Décryptage
Véhicule autonome ou vélonomie, il faut choisir !
Les Véhicules Autonomes (VA), c’est le futur que l’on touche du doigt à l’idée de pouvoir faire une sieste en se rendant au travail. Ils arriveront dans quelques années, nous promettent les constructeurs. Certains cyclistes s’en réjouissent : fini les dépassements dangereux et le stationnement illicite ! C’est oublier un peu vite les transformations du système de mobilité…
Les voitures autonomes : un rêve de sécurité, mais plus encore
Au-delà du confort (et du rêve) vendu par les VA, l’un des principaux arguments en leur faveur est la sécurité routière. Alors que 68% des cyclistes tués et 84% des piétons tués l’étaient suite à une collision avec un véhicule motorisé, on peut aisément se dire que des VA auraient sauvé des centaines de vies.
Chronique d’un effet rebond annoncé
Les constructeurs anticipent avec les VA une diminution des coûts de mobilité. La bonne nouvelle s’arrête cependant là, puisque l’Histoire a montré que la diminution des coûts se traduit par une augmentation des distances parcourues. Ce qui est vrai pour l’avion l’est aussi pour l’automobile, et devrait s’amplifier avec les VA : une diminution des coûts (monétaires et non monétaires) de la mobilité entraînera une augmentation de trajets effectués et de la longueur de ceux-ci. L’écoconduite n’y fera rien, il faut s’attendre à une augmentation de la pollution et de la congestion. Il faudra en effet ajouter aux déplacements actuels des milliers de trajets effectués à vide par des véhicules pour lesquels rouler sera moins cher que stationner, qui devront rejoindre leur propriétaire ou le client, chercher une livraison, etc.
Toujours plus loin, le périurbain
Le VA ne fait pas exception à la logique des transports. Si le temps et le coût de déplacement sont deux facteurs expliquant les stratégies de localisation des ménages ; on peut également y ajouter l’effort physique ou bien la perception d’utilité du temps. C’est ce dernier critère notamment qui explique l’« effet TGV » dans de nombreuses villes françaises : des cadres parisiens peuvent se permettre d’avoir des temps de transport importants, puisqu’il est possible de travailler pendant que l’on se déplace, travail suffisamment rémunérateur pour contrebalancer le coût de la mobilité. Cependant, là où l’« effet TGV » se concentre dans les métropoles (pour le meilleur et pour le pire), le VA annonce une périurbanisation générale. Qu’est-ce qui empêchera demain les plus aisés, qui résident déjà sensiblement plus loin de leur travail que la moyenne des français, de s’éloigner encore plus des villes ? De faire sa journée de télétravail en même temps que la voiture nous emmène en week-end à Bayonne, puis d’animer une visioconférence pendant que l’on se rend chez sa grand-mère à Nice ?

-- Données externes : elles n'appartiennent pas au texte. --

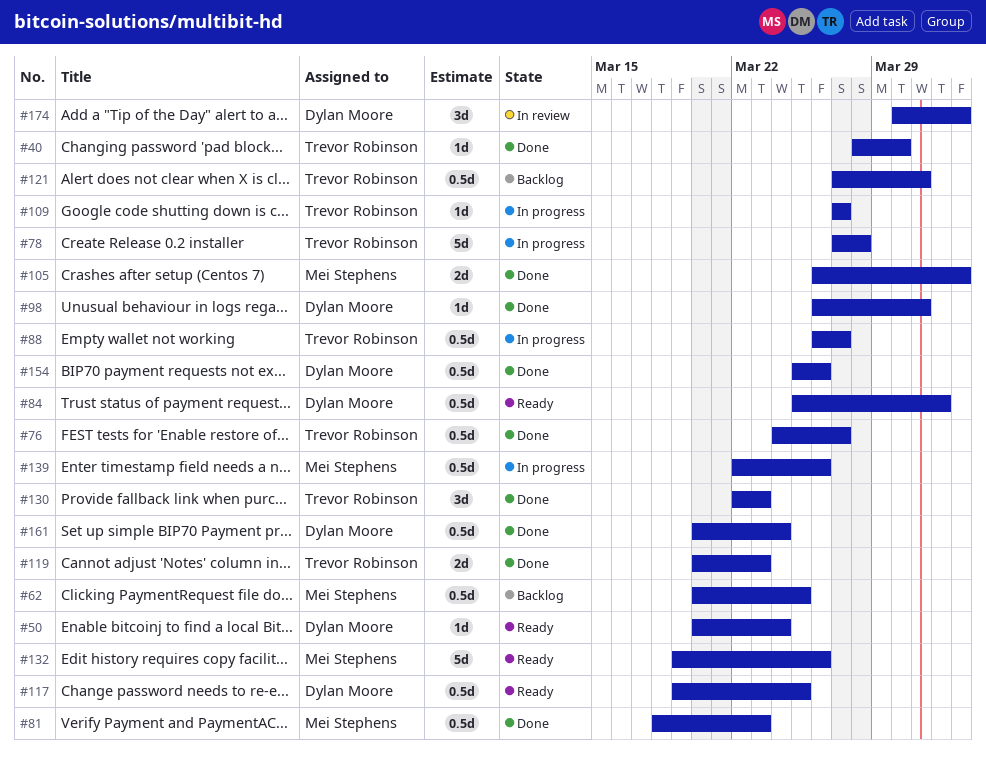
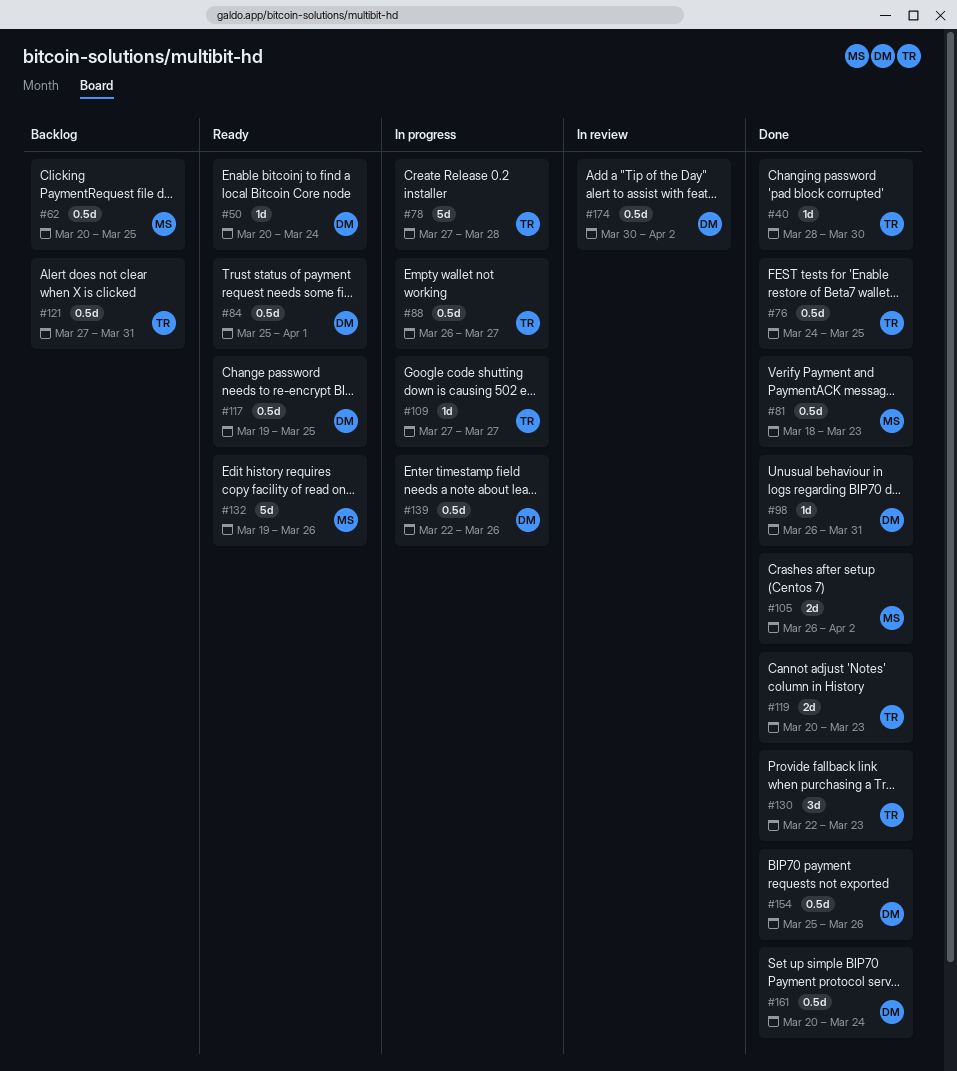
#76, due: Mar 27 -> Mar 25
#139, owner: Mei Stephens -> Dylan Moore
#174, estimate: 3d -> 0.5d

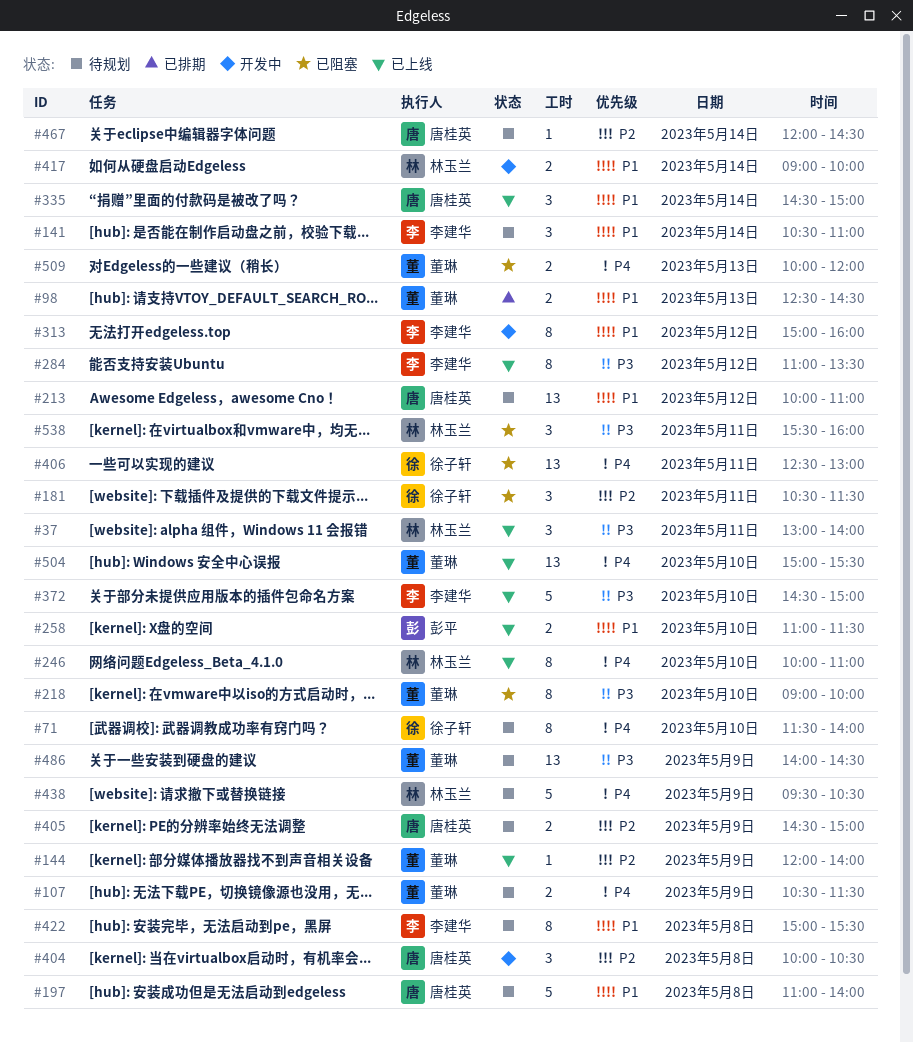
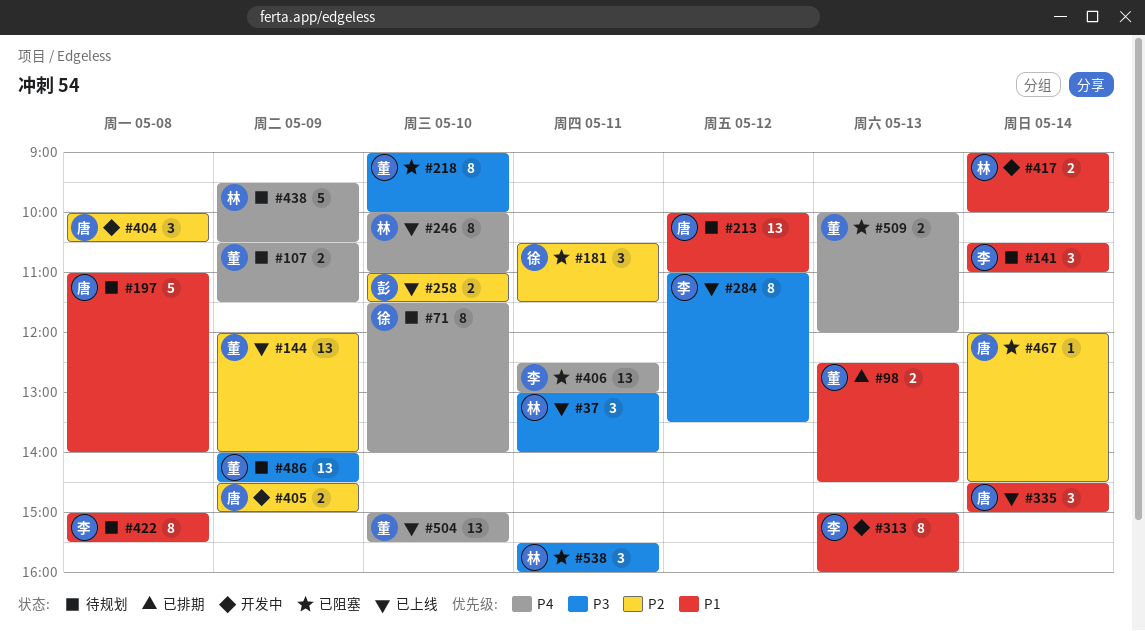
#144, estimate: 1 -> 13
#258, priority: P1 -> P2
#313, day: May 12 -> May 13
#372: present -> none
#405, status: 待规划 -> 开发中
#406, owner: 徐子轩 -> 李建华
#467, status: 待规划 -> 已阻塞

L’automobile est largement responsable de la périurbanisation et de l’étalement urbain, rien n’indique que les VA permettront d’inverser la tendance. À l’inverse, nos villes moyennes, pas assez « branchées » pour attirer les cadres et les touristes, poursuivront leur lente décroissance avec le départ de tous ceux qui pourront se permettre cette mobilité sans contrainte.
Véhicule autonome ou vélonomie, il faut choisir
La FUB et ses associations sont en effet porteuses du vélo comme une transformation de la ville et de la vie, que l’on peut résumer en un mot : la vélonomie. Des vélo-écoles qui apprennent à faire du vélo, des ateliers qui apprennent à réparer soi-même son vélo, une appropriation de l’espace urbain, un contact direct avec les éléments naturels,… Sans tomber dans un lyrisme excessif, il faut reconnaître que le vélo, objet «convivial» par excellence, est un formidable outil d’émancipation individuelle.
Rien de tout cela, au contraire, avec le VA. D’abord, il s’agit d’une consécration de la technologie comme solution au climat, vision d’autant plus erronée qu’elle néglige le coût environnemental des matières premières à extraire ou le coût énergétique des données numériques produites (jusqu’à 1GO par seconde !). Ensuite, le VA incarne à l’extrême l’absence de résilience des sociétés modernes : aucun individu ne sera capable de réparer son véhicule, rempli d’électronique. Enfin, la dépendance aux logiciels ne peut que générer une perte de conscience de son environnement, des distances, de la géographie,… On traverse des territoires sans les regarder, ne laissant au passage que quelques nuisances sonores.
Au final, pas besoin d’investir des centaines de milliards d’euros dans des logiciels intelligents, la solution est sous nos yeux. L’insécurité routière sera réduite par une transition vers une société moins routière. La fuite en avant que constitue la technologie embarquée dans des VA ne pourra que créer plus de problèmes qu’elle n’en résout. La mobilité autonome, si elle doit se développer, doit l’être au service de la ville, par exemple autour de transports en commun.